Directions for this task:
Rewrite the lines of the records below as a single numbered list, omitting blank lines and leaving out the pictures.

Supplied records:

:::::

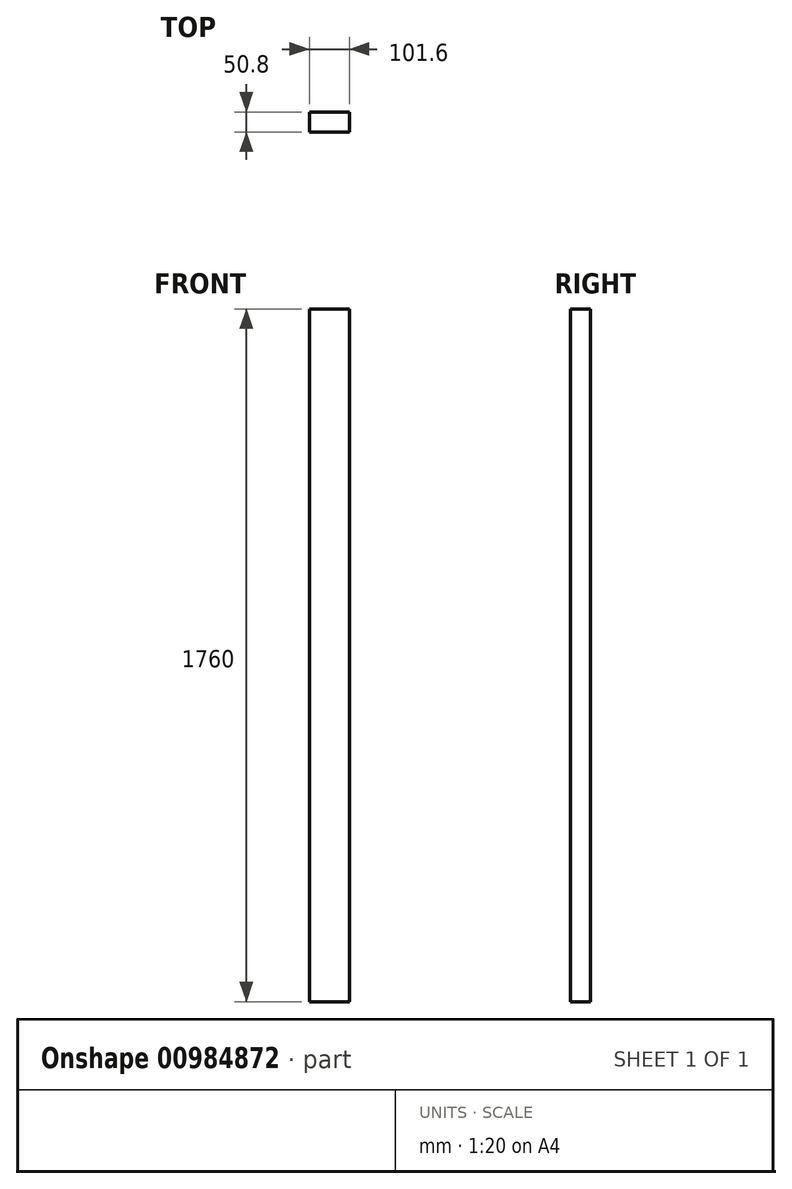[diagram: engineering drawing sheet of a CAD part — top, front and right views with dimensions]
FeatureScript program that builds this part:
annotation { "Feature Type Name" : "Feature", "Feature Type Description" : "" }
export const myFeature = defineFeature(function(context is Context, id is Id, definition is map)
    precondition{}
    {
        {
            var Q0;
            Q0=qCreatedBy(makeId("Front.planeOp"),FACE);
            var sketch = newSketch(context, id + "F0", { "sketchPlane" : qUnion([Q0])});
            skLineSegment(sketch, "E0.bottom", {"start": v(0, 0) * mm, "end": v(101.6, 0) * mm});
            skLineSegment(sketch, "E0.top", {"start": v(0, 1760) * mm, "end": v(101.6, 1760) * mm});
            skLineSegment(sketch, "E0.left", {"start": v(0, 0) * mm, "end": v(0, 1760) * mm});
            skLineSegment(sketch, "E0.right", {"start": v(101.6, 0) * mm, "end": v(101.6, 1760) * mm});
            skSolve(sketch);
        }
        {
            var Q0;
            Q0=makeQuery(id+"F0.imprint","IMPRINT",FACE,{"disambiguationData":[TD([[makeQuery(id+"F0.imprint","IMPRINT",EDGE,{"derivedFrom":sQuery(id+"F0.wireOp",EDGE,"E0.bottom")}),1.0]])]});
            extrude(context, id + "F1", {"entities" : qUnion([Q0]), "oppositeDirection" : true, "depth" : 50.8 * mm, "offsetDistance" : 25 * mm});
        }
    });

:::::

Full output:
1. [diagram: engineering drawing sheet of a CAD part — top, front and right views with dimensions]
2. FeatureScript program that builds this part:
3. annotation { "Feature Type Name" : "Feature", "Feature Type Description" : "" }
4. export const myFeature = defineFeature(function(context is Context, id is Id, definition is map)
5.     precondition{}
6.     {
7.         {
8.             var Q0;
9.             Q0=qCreatedBy(makeId("Front.planeOp"),FACE);
10.             var sketch = newSketch(context, id + "F0", { "sketchPlane" : qUnion([Q0])});
11.             skLineSegment(sketch, "E0.bottom", {"start": v(0, 0) * mm, "end": v(101.6, 0) * mm});
12.             skLineSegment(sketch, "E0.top", {"start": v(0, 1760) * mm, "end": v(101.6, 1760) * mm});
13.             skLineSegment(sketch, "E0.left", {"start": v(0, 0) * mm, "end": v(0, 1760) * mm});
14.             skLineSegment(sketch, "E0.right", {"start": v(101.6, 0) * mm, "end": v(101.6, 1760) * mm});
15.             skSolve(sketch);
16.         }
17.         {
18.             var Q0;
19.             Q0=makeQuery(id+"F0.imprint","IMPRINT",FACE,{"disambiguationData":[TD([[makeQuery(id+"F0.imprint","IMPRINT",EDGE,{"derivedFrom":sQuery(id+"F0.wireOp",EDGE,"E0.bottom")}),1.0]])]});
20.             extrude(context, id + "F1", {"entities" : qUnion([Q0]), "oppositeDirection" : true, "depth" : 50.8 * mm, "offsetDistance" : 25 * mm});
21.         }
22.     });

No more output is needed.